The home side, meanwhile, moved level on points with their opponents as a result of this thoroughly merited win, one which took them out of the relegation places from an encounter which made up in excitement what it lacked in quality.
“We have to keep going,” said Morton manager David Hopkin. “Our main focus at the start of the season was to stay in the league with the budget we have but we have young players now at 19 and 20, who are starting to turn into men.
“We just need to keep plugging away and be hard to play against, but we showed another side in coming back from 1-0 down. Our mentality was fantastic.”
Dunfermline winger Dom Thomas, making his debut on loan from Kilmarnock, tested home goalkeeper Danny Rogers with a free-kick from the far corner of the penalty area before the weather contrived to undermine the match as a spectacle.
The Cappielow pitch was heavy enough to begin with but when the heavens opened shortly after kick-off, the turf began to cut up badly.
Rogers did well again, diving low to his right to keep out a snapshot from Kevin Nisbet, the visitors’ top scorer but, possibly hampered by the conditions, he was culpable when the Pars took the lead midway through the first half, spilling a shot from Gabriel McGill into the path of the inrushing Euan Murray, who had a simple finish from close range.
The hosts mounted a spirited fightback and Ryan Scully produced notable saves to deny Lewis Strapp and Jim McAlister. Their persistence paid off when Robbie Muirhead nodded Luca Colville’s cross back across goal for Kyle Jacobs to head emphatically home from 12 yards.
Dunfermline failed to regain their composure during the interval and they fell behind five minutes after the restart when McAlister’s late run into the box was picked out by another Colville delivery and the midfielder’s emphatic downward header beat Scully.
The Fifers never really looked like restoring parity and Jacobs secured all three points with his second goal, a header from point-blank range by Nicky Cadden’s corner which Scully ought to have claimed.
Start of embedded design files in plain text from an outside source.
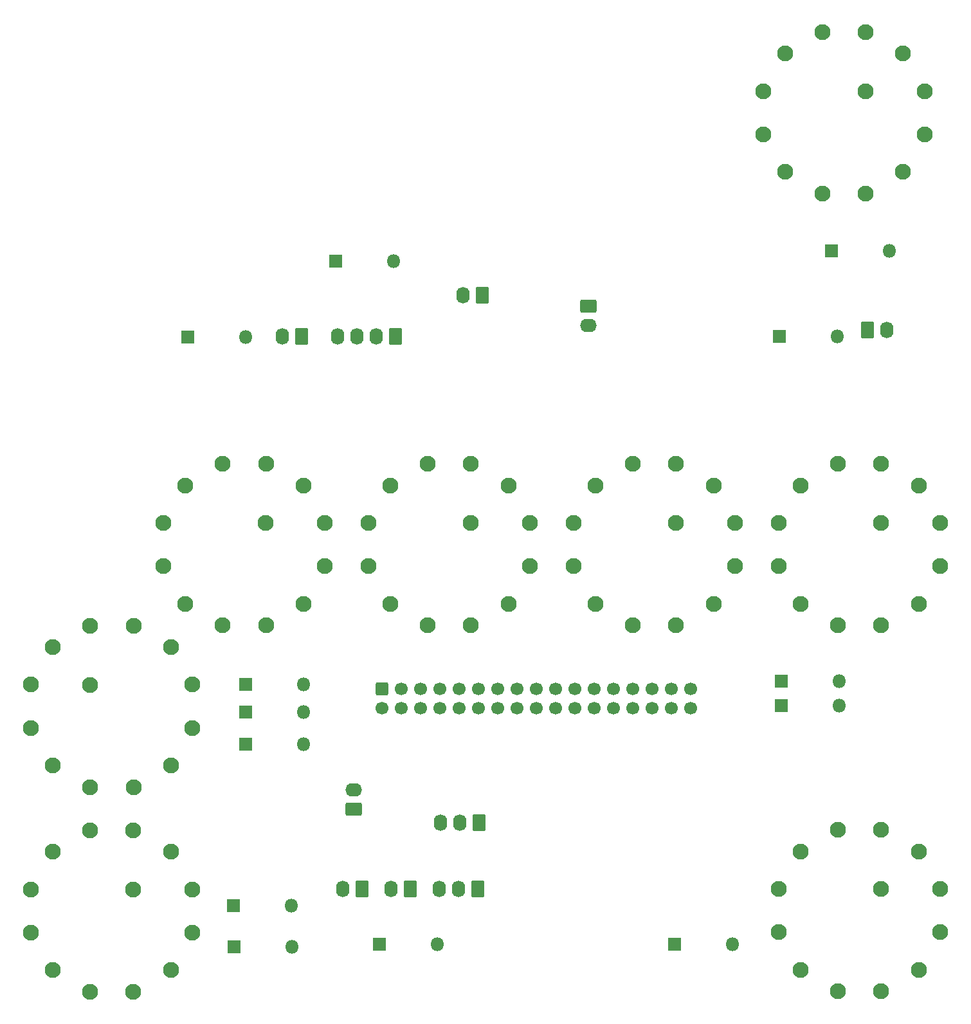
<source format=gbr>
%TF.GenerationSoftware,KiCad,Pcbnew,8.0.2-1*%
%TF.CreationDate,2024-08-10T18:42:26+10:00*%
%TF.ProjectId,UHF-ROTARIES,5548462d-524f-4544-9152-4945532e6b69,rev?*%
%TF.SameCoordinates,Original*%
%TF.FileFunction,Soldermask,Bot*%
%TF.FilePolarity,Negative*%
%FSLAX46Y46*%
G04 Gerber Fmt 4.6, Leading zero omitted, Abs format (unit mm)*
G04 Created by KiCad (PCBNEW 8.0.2-1) date 2024-08-10 18:42:26*
%MOMM*%
%LPD*%
G01*
G04 APERTURE LIST*
G04 Aperture macros list*
%AMRoundRect*
0 Rectangle with rounded corners*
0 $1 Rounding radius*
0 $2 $3 $4 $5 $6 $7 $8 $9 X,Y pos of 4 corners*
0 Add a 4 corners polygon primitive as box body*
4,1,4,$2,$3,$4,$5,$6,$7,$8,$9,$2,$3,0*
0 Add four circle primitives for the rounded corners*
1,1,$1+$1,$2,$3*
1,1,$1+$1,$4,$5*
1,1,$1+$1,$6,$7*
1,1,$1+$1,$8,$9*
0 Add four rect primitives between the rounded corners*
20,1,$1+$1,$2,$3,$4,$5,0*
20,1,$1+$1,$4,$5,$6,$7,0*
20,1,$1+$1,$6,$7,$8,$9,0*
20,1,$1+$1,$8,$9,$2,$3,0*%
G04 Aperture macros list end*
%ADD10C,2.100000*%
%ADD11R,1.800000X1.800000*%
%ADD12O,1.800000X1.800000*%
%ADD13RoundRect,0.250000X-0.620000X-0.845000X0.620000X-0.845000X0.620000X0.845000X-0.620000X0.845000X0*%
%ADD14O,1.740000X2.190000*%
%ADD15RoundRect,0.250000X0.620000X0.845000X-0.620000X0.845000X-0.620000X-0.845000X0.620000X-0.845000X0*%
%ADD16RoundRect,0.250000X-0.845000X0.620000X-0.845000X-0.620000X0.845000X-0.620000X0.845000X0.620000X0*%
%ADD17O,2.190000X1.740000*%
%ADD18RoundRect,0.250000X0.845000X-0.620000X0.845000X0.620000X-0.845000X0.620000X-0.845000X-0.620000X0*%
%ADD19RoundRect,0.250000X-0.600000X0.600000X-0.600000X-0.600000X0.600000X-0.600000X0.600000X0.600000X0*%
%ADD20C,1.700000*%
G04 APERTURE END LIST*
D10*
%TO.C,SW9*%
X107472000Y17778000D03*
X112403000Y14931000D03*
X115250000Y10000000D03*
X115250000Y4306000D03*
X112403000Y-625000D03*
X107472000Y-3472000D03*
X101778000Y-3472000D03*
X96847000Y-625000D03*
X94000000Y4306000D03*
X94000000Y10000000D03*
X96847000Y14931000D03*
X101778000Y17778000D03*
X107453000Y9981000D03*
%TD*%
%TO.C,J10*%
X134472000Y-30397000D03*
X139403001Y-33244000D03*
X142250001Y-38174999D03*
X142250000Y-43869000D03*
X139403001Y-48800000D03*
X134472000Y-51647000D03*
X128778000Y-51647000D03*
X123847000Y-48800001D03*
X121000000Y-43869000D03*
X121000000Y-38175000D03*
X123846999Y-33244000D03*
X128778000Y-30397000D03*
X134453000Y-38193999D03*
%TD*%
%TO.C,SW2*%
X80472000Y17778000D03*
X85403000Y14931000D03*
X88250000Y10000000D03*
X88250000Y4306000D03*
X85403000Y-625000D03*
X80472000Y-3472000D03*
X74778000Y-3472000D03*
X69847000Y-625000D03*
X67000000Y4306000D03*
X67000000Y10000000D03*
X69847000Y14931000D03*
X74778000Y17778000D03*
X80453000Y9981000D03*
%TD*%
%TO.C,J9*%
X36022000Y-30428000D03*
X40953000Y-33275000D03*
X43800000Y-38206000D03*
X43800000Y-43900000D03*
X40953000Y-48831000D03*
X36022000Y-51678000D03*
X30328000Y-51678000D03*
X25397000Y-48831000D03*
X22550000Y-43900000D03*
X22550000Y-38206000D03*
X25397000Y-33275000D03*
X30328000Y-30428000D03*
X36003000Y-38225000D03*
%TD*%
%TO.C,SW5*%
X22553000Y-11275000D03*
X25400000Y-6344000D03*
X30331000Y-3497000D03*
X36025000Y-3497000D03*
X40956000Y-6344000D03*
X43803000Y-11275000D03*
X43803000Y-16969000D03*
X40956000Y-21900000D03*
X36025000Y-24747000D03*
X30331000Y-24747000D03*
X25400000Y-21900000D03*
X22553000Y-16969000D03*
X30350000Y-11294000D03*
%TD*%
%TO.C,SW3*%
X134472000Y17778000D03*
X139403000Y14931000D03*
X142250000Y10000000D03*
X142250000Y4306000D03*
X139403000Y-625000D03*
X134472000Y-3472000D03*
X128778000Y-3472000D03*
X123847000Y-625000D03*
X121000000Y4306000D03*
X121000000Y10000000D03*
X123847000Y14931000D03*
X128778000Y17778000D03*
X134453000Y9981000D03*
%TD*%
%TO.C,SW1*%
X53472000Y17778000D03*
X58403000Y14931000D03*
X61250000Y10000000D03*
X61250000Y4306000D03*
X58403000Y-625000D03*
X53472000Y-3472000D03*
X47778000Y-3472000D03*
X42847000Y-625000D03*
X40000000Y4306000D03*
X40000000Y10000000D03*
X42847000Y14931000D03*
X47778000Y17778000D03*
X53453000Y9981000D03*
%TD*%
%TO.C,SW4*%
X132425000Y74647000D03*
X137356000Y71800000D03*
X140203000Y66869000D03*
X140203000Y61175000D03*
X137356000Y56244000D03*
X132425000Y53397000D03*
X126731000Y53397000D03*
X121800000Y56244000D03*
X118953000Y61175000D03*
X118953000Y66869000D03*
X121800000Y71800000D03*
X126731000Y74647000D03*
X132406000Y66850000D03*
%TD*%
D11*
%TO.C,D13*%
X62680000Y44450000D03*
D12*
X70300000Y44450000D03*
%TD*%
D13*
%TO.C,SW7*%
X132700000Y35400000D03*
D14*
X135240000Y35400000D03*
%TD*%
D11*
%TO.C,D6*%
X50790000Y-19150000D03*
D12*
X58410000Y-19150000D03*
%TD*%
D15*
%TO.C,RV1*%
X81400000Y-38200000D03*
D14*
X78860000Y-38200000D03*
X76320000Y-38200000D03*
%TD*%
D16*
%TO.C,J2*%
X95920000Y38520000D03*
D17*
X95920000Y35980000D03*
%TD*%
D11*
%TO.C,D4*%
X121040000Y34550000D03*
D12*
X128660000Y34550000D03*
%TD*%
D11*
%TO.C,D7*%
X50790000Y-14900000D03*
D12*
X58410000Y-14900000D03*
%TD*%
D11*
%TO.C,D9*%
X127890000Y45800000D03*
D12*
X135510000Y45800000D03*
%TD*%
D11*
%TO.C,D12*%
X49230000Y-40400000D03*
D12*
X56850000Y-40400000D03*
%TD*%
D15*
%TO.C,SW8*%
X81500000Y-29400000D03*
D14*
X78960000Y-29400000D03*
X76420000Y-29400000D03*
%TD*%
D15*
%TO.C,SW12*%
X81920000Y40030000D03*
D14*
X79380000Y40030000D03*
%TD*%
D15*
%TO.C,SW10*%
X66100000Y-38200000D03*
D14*
X63560000Y-38200000D03*
%TD*%
D15*
%TO.C,SW13*%
X72440000Y-38200000D03*
D14*
X69900000Y-38200000D03*
%TD*%
D15*
%TO.C,J3*%
X70500000Y34600000D03*
D14*
X67960000Y34600000D03*
X65420000Y34600000D03*
X62880000Y34600000D03*
%TD*%
D11*
%TO.C,D2*%
X107290000Y-45450000D03*
D12*
X114910000Y-45450000D03*
%TD*%
D18*
%TO.C,J4*%
X65030000Y-27685000D03*
D17*
X65030000Y-25145000D03*
%TD*%
D11*
%TO.C,D8*%
X121320000Y-14000000D03*
D12*
X128940000Y-14000000D03*
%TD*%
D11*
%TO.C,D1*%
X49240000Y-45750000D03*
D12*
X56860000Y-45750000D03*
%TD*%
D11*
%TO.C,D5*%
X50800000Y-11250000D03*
D12*
X58420000Y-11250000D03*
%TD*%
D11*
%TO.C,D10*%
X121320000Y-10800000D03*
D12*
X128940000Y-10800000D03*
%TD*%
D11*
%TO.C,D3*%
X43200000Y34500000D03*
D12*
X50820000Y34500000D03*
%TD*%
D11*
%TO.C,D11*%
X68390000Y-45400000D03*
D12*
X76010000Y-45400000D03*
%TD*%
D19*
%TO.C,J1*%
X68760000Y-11800000D03*
D20*
X68760000Y-14340000D03*
X71300000Y-11800000D03*
X71300000Y-14340000D03*
X73840000Y-11800000D03*
X73840000Y-14340000D03*
X76380000Y-11800000D03*
X76380000Y-14340000D03*
X78920000Y-11800000D03*
X78920000Y-14340000D03*
X81460000Y-11800000D03*
X81460000Y-14340000D03*
X84000000Y-11800000D03*
X84000000Y-14340000D03*
X86540000Y-11800000D03*
X86540000Y-14340000D03*
X89080000Y-11800000D03*
X89080000Y-14340000D03*
X91620000Y-11800000D03*
X91620000Y-14340000D03*
X94160000Y-11800000D03*
X94160000Y-14340000D03*
X96700000Y-11800000D03*
X96700000Y-14340000D03*
X99240000Y-11800000D03*
X99240000Y-14340000D03*
X101780000Y-11800000D03*
X101780000Y-14340000D03*
X104320000Y-11800000D03*
X104320000Y-14340000D03*
X106860000Y-11800000D03*
X106860000Y-14340000D03*
X109400000Y-11800000D03*
X109400000Y-14340000D03*
%TD*%
D15*
%TO.C,SW6*%
X58180000Y34600000D03*
D14*
X55640000Y34600000D03*
%TD*%
M02*

</source>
Nisbet’s stoppage-time free-kick, while spectacular, proved to be a mere consolation.
“I thought we were excellent in the first half-hour, when we scored a very good goal,” said Dunfermline manager Stevie Crawford. “That seemed to upset Morton, who came after us and had a good spell at the end of the first half.
“It’s important, when that happens, to ride it out but we lost a poor goal to allow them right back into the game.
“People say that winning becomes a habit but losing can be hard to break out of as well.”